--- Çıkarılan Metin ---
Perşembe, Nisan 25, 2024

Ormanlarımızın ve savanlarımızın kundakçısı: Emperyalizm – Thomas Sankara

DOSYA: Neoliberal Dönemde Emperyalizm Tartışmaları II

Bir süredir emperyalizm tartışmalarının geri dönüşüne şahit oluyoruz. Sovyetlerin dağılma sürecinin ardından kapitalizmin küreselleşmesi, gezegen ölçeğinde kapsayıcı hale gelmesi ve her yerde neoliberal politikaların uygulamaya konmasıyla birlikte emperyalizm tartışmaları da bir dönem askıya alınmış ya da çerçevesini yeni küresel duruma adapte edemediği için günceli açıklamakta zorlanır hale gelmişti. NATO’nun kışkırtmaları üzerine Rusya’nın Ukrayna’yı işgali, İsrail’in Gazze’de Filistinlilere karşı soykırım girişimi gibi yıkıcı olaylar ve Çin’in küresel pazar üzerindeki etkisinin Batı kapitalizminde yarattığı huzursuzluk bu tartışmaları yeniden başlatmanın gerekli, hatta kaçınılmaz olduğunu ortaya serdi. Biz de bu teorik arayışa katkı adına geçtiğimiz 40 yıldan tartışmaya değer bulduğumuz, hâlâ güncelliğini koruyan ya da bugünkü duruma ışık tutma potansiyeli olan yazıları bir dosya halinde “Neoliberal Dönemde Emperyalizm Tartışmaları” başlığıyla yayımlayacağız.
--- Sağlanan Veriler ---
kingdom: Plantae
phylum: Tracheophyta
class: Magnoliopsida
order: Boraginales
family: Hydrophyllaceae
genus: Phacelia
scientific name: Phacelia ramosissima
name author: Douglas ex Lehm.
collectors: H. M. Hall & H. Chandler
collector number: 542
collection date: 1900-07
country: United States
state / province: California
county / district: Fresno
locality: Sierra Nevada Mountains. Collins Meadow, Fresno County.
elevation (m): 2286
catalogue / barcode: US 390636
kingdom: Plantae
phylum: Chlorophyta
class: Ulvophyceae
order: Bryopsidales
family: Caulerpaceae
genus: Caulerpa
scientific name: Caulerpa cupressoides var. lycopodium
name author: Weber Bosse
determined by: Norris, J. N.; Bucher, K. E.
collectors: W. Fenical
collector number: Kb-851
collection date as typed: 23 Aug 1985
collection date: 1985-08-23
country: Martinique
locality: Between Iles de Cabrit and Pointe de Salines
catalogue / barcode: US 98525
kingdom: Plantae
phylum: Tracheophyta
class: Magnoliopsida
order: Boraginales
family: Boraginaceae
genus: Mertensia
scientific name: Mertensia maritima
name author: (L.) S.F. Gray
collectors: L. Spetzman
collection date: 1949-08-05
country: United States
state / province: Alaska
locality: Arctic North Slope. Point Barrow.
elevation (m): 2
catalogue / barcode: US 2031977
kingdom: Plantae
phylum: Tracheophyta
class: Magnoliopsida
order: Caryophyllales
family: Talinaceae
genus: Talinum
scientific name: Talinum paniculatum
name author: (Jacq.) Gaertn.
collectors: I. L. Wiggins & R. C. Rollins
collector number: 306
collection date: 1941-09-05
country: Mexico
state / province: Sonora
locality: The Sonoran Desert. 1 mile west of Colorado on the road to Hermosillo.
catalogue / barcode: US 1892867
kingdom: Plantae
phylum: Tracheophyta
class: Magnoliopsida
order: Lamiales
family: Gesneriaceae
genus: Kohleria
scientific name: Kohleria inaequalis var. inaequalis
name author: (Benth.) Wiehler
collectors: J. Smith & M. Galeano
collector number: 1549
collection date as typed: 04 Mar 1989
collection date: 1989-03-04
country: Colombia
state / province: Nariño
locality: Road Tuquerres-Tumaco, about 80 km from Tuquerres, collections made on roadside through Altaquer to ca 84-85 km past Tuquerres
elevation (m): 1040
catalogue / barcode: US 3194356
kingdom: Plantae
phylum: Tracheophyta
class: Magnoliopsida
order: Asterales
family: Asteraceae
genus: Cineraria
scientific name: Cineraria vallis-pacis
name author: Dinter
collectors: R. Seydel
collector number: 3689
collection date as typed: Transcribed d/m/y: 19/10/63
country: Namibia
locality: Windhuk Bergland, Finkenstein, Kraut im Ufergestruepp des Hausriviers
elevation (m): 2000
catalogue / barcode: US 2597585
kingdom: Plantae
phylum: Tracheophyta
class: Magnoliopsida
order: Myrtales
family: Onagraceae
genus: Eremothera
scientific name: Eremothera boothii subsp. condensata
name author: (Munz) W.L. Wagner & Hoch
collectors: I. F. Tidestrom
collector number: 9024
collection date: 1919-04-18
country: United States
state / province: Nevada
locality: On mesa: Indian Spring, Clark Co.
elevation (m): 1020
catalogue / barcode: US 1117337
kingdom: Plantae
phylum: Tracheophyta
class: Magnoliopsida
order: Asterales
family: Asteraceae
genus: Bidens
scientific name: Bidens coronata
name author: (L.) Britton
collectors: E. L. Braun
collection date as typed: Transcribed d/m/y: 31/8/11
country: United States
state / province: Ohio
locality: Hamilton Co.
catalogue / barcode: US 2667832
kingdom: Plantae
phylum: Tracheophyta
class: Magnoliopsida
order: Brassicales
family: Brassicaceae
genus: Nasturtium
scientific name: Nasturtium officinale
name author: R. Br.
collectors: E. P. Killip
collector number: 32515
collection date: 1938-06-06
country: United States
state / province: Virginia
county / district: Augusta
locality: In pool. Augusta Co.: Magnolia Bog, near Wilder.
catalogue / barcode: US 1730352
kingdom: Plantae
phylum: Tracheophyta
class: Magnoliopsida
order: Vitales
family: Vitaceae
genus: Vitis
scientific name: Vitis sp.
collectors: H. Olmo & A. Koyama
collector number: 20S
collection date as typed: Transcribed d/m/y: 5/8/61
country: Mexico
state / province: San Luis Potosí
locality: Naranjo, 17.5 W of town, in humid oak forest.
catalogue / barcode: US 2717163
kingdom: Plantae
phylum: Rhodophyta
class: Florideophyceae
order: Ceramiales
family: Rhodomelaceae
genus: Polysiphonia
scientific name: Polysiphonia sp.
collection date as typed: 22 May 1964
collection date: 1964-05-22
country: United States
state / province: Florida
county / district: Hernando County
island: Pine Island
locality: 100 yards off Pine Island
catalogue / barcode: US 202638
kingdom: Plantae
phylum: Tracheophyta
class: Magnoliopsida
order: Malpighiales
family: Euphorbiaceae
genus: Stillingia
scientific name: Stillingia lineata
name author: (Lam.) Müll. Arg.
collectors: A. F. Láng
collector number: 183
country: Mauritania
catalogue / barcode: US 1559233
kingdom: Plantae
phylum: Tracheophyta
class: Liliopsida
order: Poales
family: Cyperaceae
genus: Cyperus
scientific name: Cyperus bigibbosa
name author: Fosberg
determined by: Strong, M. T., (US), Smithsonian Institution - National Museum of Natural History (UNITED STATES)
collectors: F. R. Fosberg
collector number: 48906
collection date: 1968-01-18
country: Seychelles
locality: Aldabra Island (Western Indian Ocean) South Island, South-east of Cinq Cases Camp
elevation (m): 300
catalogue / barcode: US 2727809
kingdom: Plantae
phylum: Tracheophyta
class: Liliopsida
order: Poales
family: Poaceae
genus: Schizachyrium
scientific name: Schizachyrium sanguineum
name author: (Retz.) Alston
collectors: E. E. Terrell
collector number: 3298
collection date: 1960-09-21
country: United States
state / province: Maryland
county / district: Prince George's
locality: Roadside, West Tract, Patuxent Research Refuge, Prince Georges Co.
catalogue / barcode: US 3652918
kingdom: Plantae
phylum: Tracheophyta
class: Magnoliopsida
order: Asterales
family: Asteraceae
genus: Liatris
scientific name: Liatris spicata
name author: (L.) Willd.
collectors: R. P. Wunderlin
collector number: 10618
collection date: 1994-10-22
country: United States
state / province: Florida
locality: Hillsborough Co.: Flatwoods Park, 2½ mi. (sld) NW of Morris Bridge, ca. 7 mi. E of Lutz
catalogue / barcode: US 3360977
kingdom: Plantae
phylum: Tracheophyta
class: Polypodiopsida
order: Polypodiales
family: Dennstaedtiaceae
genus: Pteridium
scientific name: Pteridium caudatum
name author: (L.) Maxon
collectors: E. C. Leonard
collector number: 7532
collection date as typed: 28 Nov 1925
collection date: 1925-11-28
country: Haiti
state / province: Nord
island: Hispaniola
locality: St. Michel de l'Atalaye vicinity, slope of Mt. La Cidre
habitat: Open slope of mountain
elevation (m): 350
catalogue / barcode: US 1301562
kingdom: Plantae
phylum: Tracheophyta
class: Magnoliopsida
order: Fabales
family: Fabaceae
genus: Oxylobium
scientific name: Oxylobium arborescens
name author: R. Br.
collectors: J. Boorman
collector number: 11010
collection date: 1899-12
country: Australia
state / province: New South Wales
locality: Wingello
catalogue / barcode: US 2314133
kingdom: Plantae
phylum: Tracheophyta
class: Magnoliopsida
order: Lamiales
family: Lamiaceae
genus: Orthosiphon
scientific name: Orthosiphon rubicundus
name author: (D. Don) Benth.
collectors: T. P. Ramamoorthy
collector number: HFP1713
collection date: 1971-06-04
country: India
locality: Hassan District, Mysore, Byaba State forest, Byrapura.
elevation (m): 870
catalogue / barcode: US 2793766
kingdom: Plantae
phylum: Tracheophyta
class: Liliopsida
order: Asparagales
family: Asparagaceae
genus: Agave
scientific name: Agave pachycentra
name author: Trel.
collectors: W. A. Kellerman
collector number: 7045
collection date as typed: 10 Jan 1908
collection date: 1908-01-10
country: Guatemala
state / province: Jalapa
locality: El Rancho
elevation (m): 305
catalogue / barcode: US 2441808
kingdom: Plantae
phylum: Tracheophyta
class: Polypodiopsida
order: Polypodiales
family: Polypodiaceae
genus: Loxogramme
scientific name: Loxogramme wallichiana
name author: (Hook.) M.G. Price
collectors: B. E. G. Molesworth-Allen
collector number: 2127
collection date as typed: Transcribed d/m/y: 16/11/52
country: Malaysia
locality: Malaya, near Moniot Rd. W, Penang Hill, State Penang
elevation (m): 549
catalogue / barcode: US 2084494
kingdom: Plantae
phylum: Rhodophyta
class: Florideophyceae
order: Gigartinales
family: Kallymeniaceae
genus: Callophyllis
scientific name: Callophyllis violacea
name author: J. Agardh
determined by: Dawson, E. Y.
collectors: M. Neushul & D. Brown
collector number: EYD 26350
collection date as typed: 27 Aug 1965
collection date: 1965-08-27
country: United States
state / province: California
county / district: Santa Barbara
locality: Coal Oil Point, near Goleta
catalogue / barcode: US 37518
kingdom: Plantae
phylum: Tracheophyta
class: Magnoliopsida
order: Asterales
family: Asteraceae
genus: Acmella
---
Yapılacak İşler:
• a. Emperyalizm tartışmalarına dair metindeki "Bir süredir emperyalizm tartışmalarının geri dönüşüne şahit oluyoruz." cümlesini İngilizceye çevirin.
• b. Emperyalizm tartışmalarına dair metnin devamını, son cümlesinden sonra gelecek şekilde yazın.

Alıştırma Yanıtları:
• a. For some time now, we have been witnessing the return of debates on imperialism.

• b.
Ülkesindeki orman yangınları ve çölleşmeye sebep olan uluslararası süreçleri ele alan Sankara, bugün için eskimiş sayılabilecek bazı yanlarına rağmen oldukça erken bir tarihte emperyalizm ve ekoloji arasındaki ilişkiyi sorgulamaya girişiyor. Yazıyı Black Agenda Report’un aşağıdaki sunuşuyla birlikte yayımlıyoruz.


Black Agenda Report’un sunuş yazısı

Son günlerde, Thomas Sankara’nın “Emperyalizm ormanlarımızın ve savanlarımızın kundakçısıdır” konuşması internet ağında haklı gerekçelerle yeniden gündeme geldi. Kapitalizmin durmak bilmeyen habisliği ve emperyalizmin yorulmak bilmeyen genişlemesinin yol açtığı kıyametvari, değişken ve acımasızca ölümcül hava koşulları, kelimenin tam anlamıyla alevler içinde ve yaşam formlarını yok olma sınırına iten bir gezegen yarattı. Lahaina’dan Lytton’a, tüm topluluklar kül oldu, Kuzey Afrika’dan Nunavut’a eşi benzeri görülmemiş orman yangınları şiddetlendi ve her yerde hava kalitesi düşerken sıcaklıklar arttı. Peki bu esnada küresel ısınmayı tersine çevirmeye yönelik resmi, hükümet çabaları ne durumda? Ya yarım yamalak ve acemice ya da hiç yok. Hatta bazen, sözde yeşil ekonomiye yönelik çabalar, eski maden çıkarma uygulamalarının yeni ama boş bir dille süslenmesinden ibaret. Yeşil kapitalizm yine de kapitalizm ve kökü hala beyaz emperyalizmine gidiyor.

Sankara ise ekolojik yıkım sorununun köklerinin kapitalizm ve emperyalizmde olduğunu farketmiştir. Bunu Burkinabe halkının deneyiminden çıkarmıştı. Ormansızlaşma ve endüstriyel büyümenin çölleşme ve ölümün hızlanmasına yol açtığı ve çözümün sadece ağaçların yeniden dikilmesinde değil, devrimde yattığı fikri Sahel’in kıyısından dünyanın geleceğine uzanan bir görüştü. Bugünün perspektifinden bakıldığında, Sankara’nın konuşması nerdeyse ileri görüşlüdür, ve umarız kehanetini duymakta geç kalmamışızdır.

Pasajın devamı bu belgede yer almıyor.